O documento lembra que o plano educativo da medida e os métodos pedagógicos a ela inerentes são fulcrais para “a interiorização de valores conformes ao direito" para os jovens serem "juridicamente responsáveis” no futuro. Retirar-lhes essa oportunidade no tempo certo "constitui uma flagrante violação do direito fundamental" destes jovens.

“Não vejo uma crítica, mas a constatação de uma situação de crise pelo qual o sistema passou e que a da Comissão de Acompanhamento e Fiscalização dos Centros Educativos, detectou, e bem. E reportou”, diz Margarida Macedo. Tanto mais, diz a psicóloga, que a abertura de concursos para recrutamento de novos profissionais não depende da DGRSP, sob tutela do Ministério da Justiça. A abertura de um concurso "envolve muitos trâmites até que venha a autorização", diz. "Para além de ter de ir ao Ministério da Justiça, tudo tem de ir ao Ministério das Finanças", lembra.

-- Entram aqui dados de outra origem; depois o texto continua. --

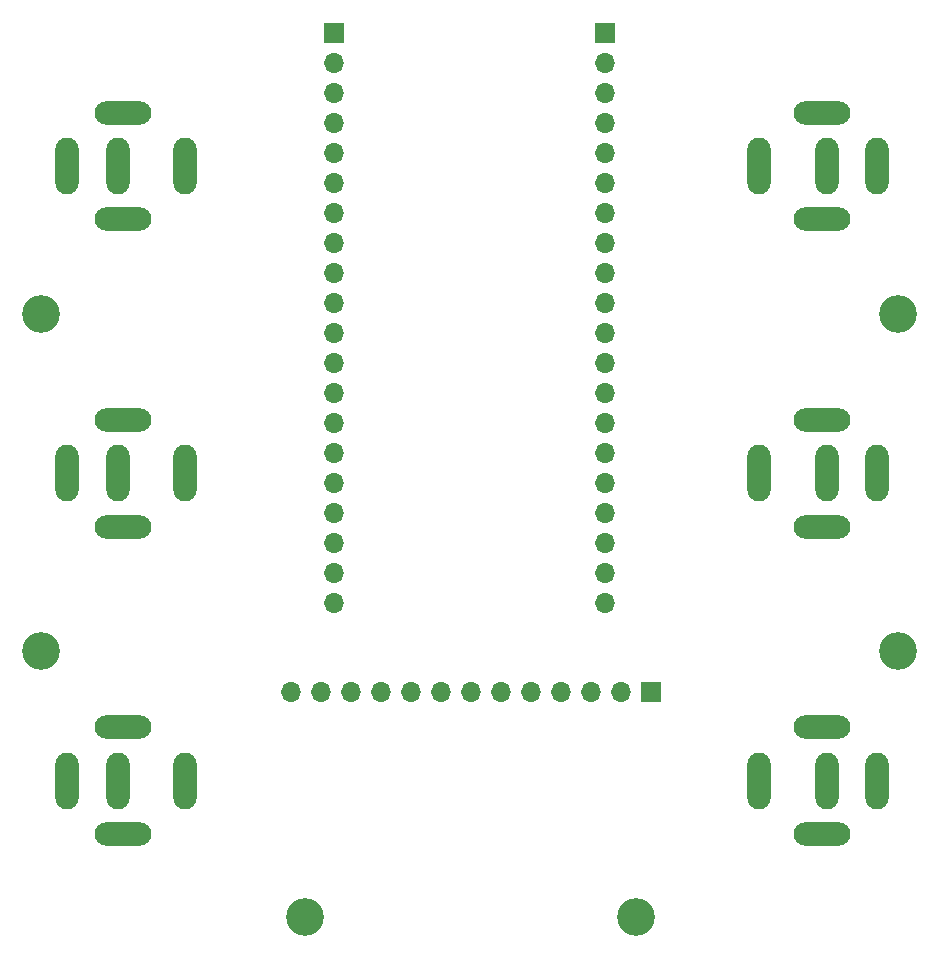
<source format=gbr>
%TF.GenerationSoftware,KiCad,Pcbnew,8.0.0*%
%TF.CreationDate,2024-04-08T20:49:20-04:00*%
%TF.ProjectId,Final Project,46696e61-6c20-4507-926f-6a6563742e6b,rev?*%
%TF.SameCoordinates,Original*%
%TF.FileFunction,Soldermask,Bot*%
%TF.FilePolarity,Negative*%
%FSLAX46Y46*%
G04 Gerber Fmt 4.6, Leading zero omitted, Abs format (unit mm)*
G04 Created by KiCad (PCBNEW 8.0.0) date 2024-04-08 20:49:20*
%MOMM*%
%LPD*%
G01*
G04 APERTURE LIST*
%ADD10O,2.000000X4.800000*%
%ADD11O,4.800000X2.000000*%
%ADD12R,1.700000X1.700000*%
%ADD13O,1.700000X1.700000*%
%ADD14C,3.200000*%
G04 APERTURE END LIST*
D10*
%TO.C,U5*%
X27200000Y-65500000D03*
X31500000Y-65500000D03*
X37200000Y-65500000D03*
D11*
X31900000Y-70000000D03*
X31900000Y-61000000D03*
%TD*%
D12*
%TO.C,LPC1*%
X49750000Y-28180000D03*
D13*
X49750000Y-30720000D03*
X49750000Y-33260000D03*
X49750000Y-35800000D03*
X49750000Y-38340000D03*
X49750000Y-40880000D03*
X49750000Y-43420000D03*
X49750000Y-45960000D03*
X49750000Y-48500000D03*
X49750000Y-51040000D03*
X49750000Y-53580000D03*
X49750000Y-56120000D03*
X49750000Y-58660000D03*
X49750000Y-61200000D03*
X49750000Y-63740000D03*
X49750000Y-66280000D03*
X49750000Y-68820000D03*
X49750000Y-71360000D03*
X49750000Y-73900000D03*
X49750000Y-76440000D03*
X72750000Y-76460000D03*
X72750000Y-73920000D03*
X72750000Y-71380000D03*
X72750000Y-68840000D03*
X72750000Y-66300000D03*
X72750000Y-63760000D03*
X72750000Y-61220000D03*
X72750000Y-58680000D03*
X72750000Y-56140000D03*
X72750000Y-53600000D03*
X72750000Y-51060000D03*
X72750000Y-48520000D03*
X72750000Y-45980000D03*
X72750000Y-43440000D03*
X72750000Y-40900000D03*
X72750000Y-38360000D03*
X72750000Y-35820000D03*
X72750000Y-33280000D03*
X72750000Y-30740000D03*
D12*
X72750000Y-28200000D03*
%TD*%
D10*
%TO.C,U3*%
X95800000Y-91500000D03*
X91500000Y-91500000D03*
X85800000Y-91500000D03*
D11*
X91100000Y-87000000D03*
X91100000Y-96000000D03*
%TD*%
D14*
%TO.C,REF\u002A\u002A*%
X25000000Y-52000000D03*
%TD*%
%TO.C,REF\u002A\u002A*%
X25000000Y-80500000D03*
%TD*%
D12*
%TO.C,U7*%
X76640000Y-84000000D03*
D13*
X74100000Y-84000000D03*
X71560000Y-84000000D03*
X69020000Y-84000000D03*
X66480000Y-84000000D03*
X63940000Y-84000000D03*
X61400000Y-84000000D03*
X58860000Y-84000000D03*
X56320000Y-84000000D03*
X53780000Y-84000000D03*
X51240000Y-84000000D03*
X48700000Y-84000000D03*
X46160000Y-84000000D03*
%TD*%
D14*
%TO.C,REF\u002A\u002A*%
X97500000Y-80500000D03*
%TD*%
D10*
%TO.C,U4*%
X27200000Y-91500000D03*
X31500000Y-91500000D03*
X37200000Y-91500000D03*
D11*
X31900000Y-96000000D03*
X31900000Y-87000000D03*
%TD*%
D14*
%TO.C,REF\u002A\u002A*%
X47328048Y-103077455D03*
%TD*%
D10*
%TO.C,U1*%
X95800000Y-39500000D03*
X91500000Y-39500000D03*
X85800000Y-39500000D03*
D11*
X91100000Y-35000000D03*
X91100000Y-44000000D03*
%TD*%
D10*
%TO.C,U6*%
X27200000Y-39500000D03*
X31500000Y-39500000D03*
X37200000Y-39500000D03*
D11*
X31900000Y-44000000D03*
X31900000Y-35000000D03*
%TD*%
D10*
%TO.C,U2*%
X95800000Y-65500000D03*
X91500000Y-65500000D03*
X85800000Y-65500000D03*
D11*
X91100000Y-61000000D03*
X91100000Y-70000000D03*
%TD*%
D14*
%TO.C,REF\u002A\u002A*%
X97500000Y-52000000D03*
%TD*%
%TO.C,REF\u002A\u002A*%
X75330000Y-103070000D03*
%TD*%
M02*

</source>
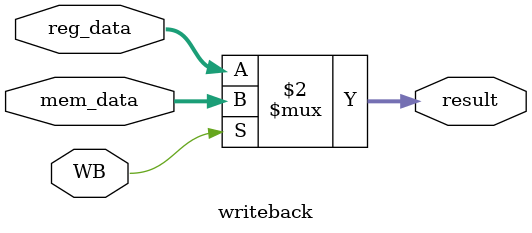
<source format=v>
module writeback(WB, mem_data, reg_data, result);
  input WB;
  input [31:0] mem_data;
  input [31:0] reg_data;
  output [31:0] result;
  
  assign result = (WB == 0) ? reg_data : mem_data;
endmodule

</source>
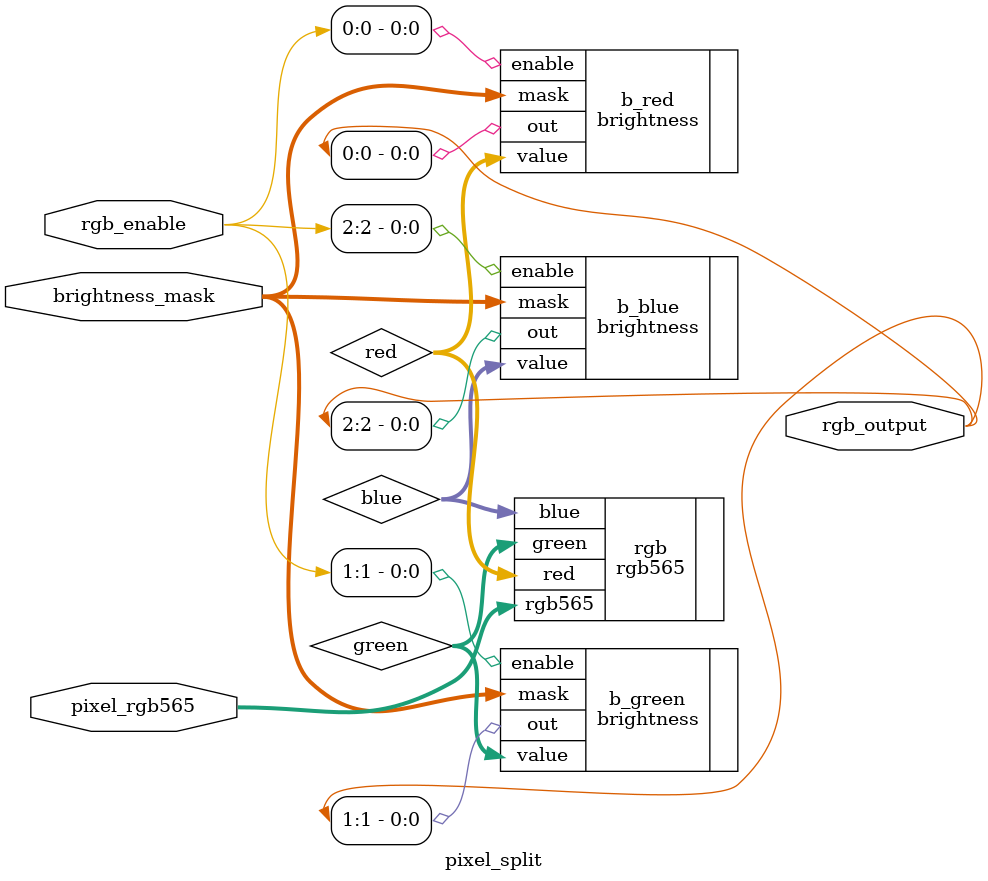
<source format=v>
module pixel_split (
	input [15:0] pixel_rgb565,
	input [5:0] brightness_mask,
	input [2:0] rgb_enable,

	output [2:0] rgb_output
);
	wire [5:0] red;
	wire [5:0] green;
	wire [5:0] blue;

	/* split the RGB565 pixel into components */
	rgb565 rgb (
		.rgb565(pixel_rgb565),
		.red(red),
		.green(green),
		.blue(blue)
	);

	/* apply the brightness mask to the calculated sub-pixel value */
	brightness b_red (
		.value(red),
		.mask(brightness_mask),
		.enable(rgb_enable[0]),
		.out(rgb_output[0])
	);
	brightness b_green (
		.value(green),
		.mask(brightness_mask),
		.enable(rgb_enable[1]),
		.out(rgb_output[1])
	);
	brightness b_blue(
		.value(blue),
		.mask(brightness_mask),
		.enable(rgb_enable[2]),
		.out(rgb_output[2])
	);
endmodule

</source>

Mais tempo entre acto cometido e medida

Questionada sobre se o facto de os jovens com medidas de internamento, as mais gravosas previstas na lei, não estarem a cumprir as medidas, constituiu um perigo para a comunidade ou para eles próprios, Margarida Macedo explica que, com o fecho de vagas, o que aconteceu foi que "o tempo que mediou entre o cometimento do facto [delituoso] e a execução da medida de internamento aumentou".

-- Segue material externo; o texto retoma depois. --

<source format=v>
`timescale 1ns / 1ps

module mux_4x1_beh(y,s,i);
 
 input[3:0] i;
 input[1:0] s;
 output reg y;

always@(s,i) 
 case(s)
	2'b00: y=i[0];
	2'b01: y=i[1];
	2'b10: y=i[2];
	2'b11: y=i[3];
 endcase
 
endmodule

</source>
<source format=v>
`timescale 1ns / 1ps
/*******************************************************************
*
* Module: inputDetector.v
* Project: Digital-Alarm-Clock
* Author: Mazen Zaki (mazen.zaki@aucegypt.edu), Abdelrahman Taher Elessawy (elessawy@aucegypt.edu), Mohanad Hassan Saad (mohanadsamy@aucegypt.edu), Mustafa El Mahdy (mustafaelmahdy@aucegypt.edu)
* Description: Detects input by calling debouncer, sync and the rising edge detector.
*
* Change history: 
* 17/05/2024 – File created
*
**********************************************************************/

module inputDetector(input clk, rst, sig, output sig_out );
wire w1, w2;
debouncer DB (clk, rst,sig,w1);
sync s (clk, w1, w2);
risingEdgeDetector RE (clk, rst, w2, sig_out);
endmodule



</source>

“Desde o cometimento desse comportamento ofensivo até à entrada em centro educativo acontecem várias coisas: a sinalização aos tribunais, a fase de investigação e de avaliação, as audiências de julgamento e só depois o pedido de internamento”, expõe a directora da Justiça Juvenil, ressalvando que os casos muito graves, para os quais os tribunais pediram medidas cautelares de guarda (o equivalente a uma prisão preventiva a partir dos 16 anos) “foram imediatamente internados”.

E o facto de estes casos muito graves não poderem ficar na comunidade à espera originou a sobrelotação dos centros educativos num determinado período de tempo, de resto também apontada no relatório desta comissão independente. “Perante esses casos gravíssimos, naturalmente, abriram-se sempre as portas”, clarifica.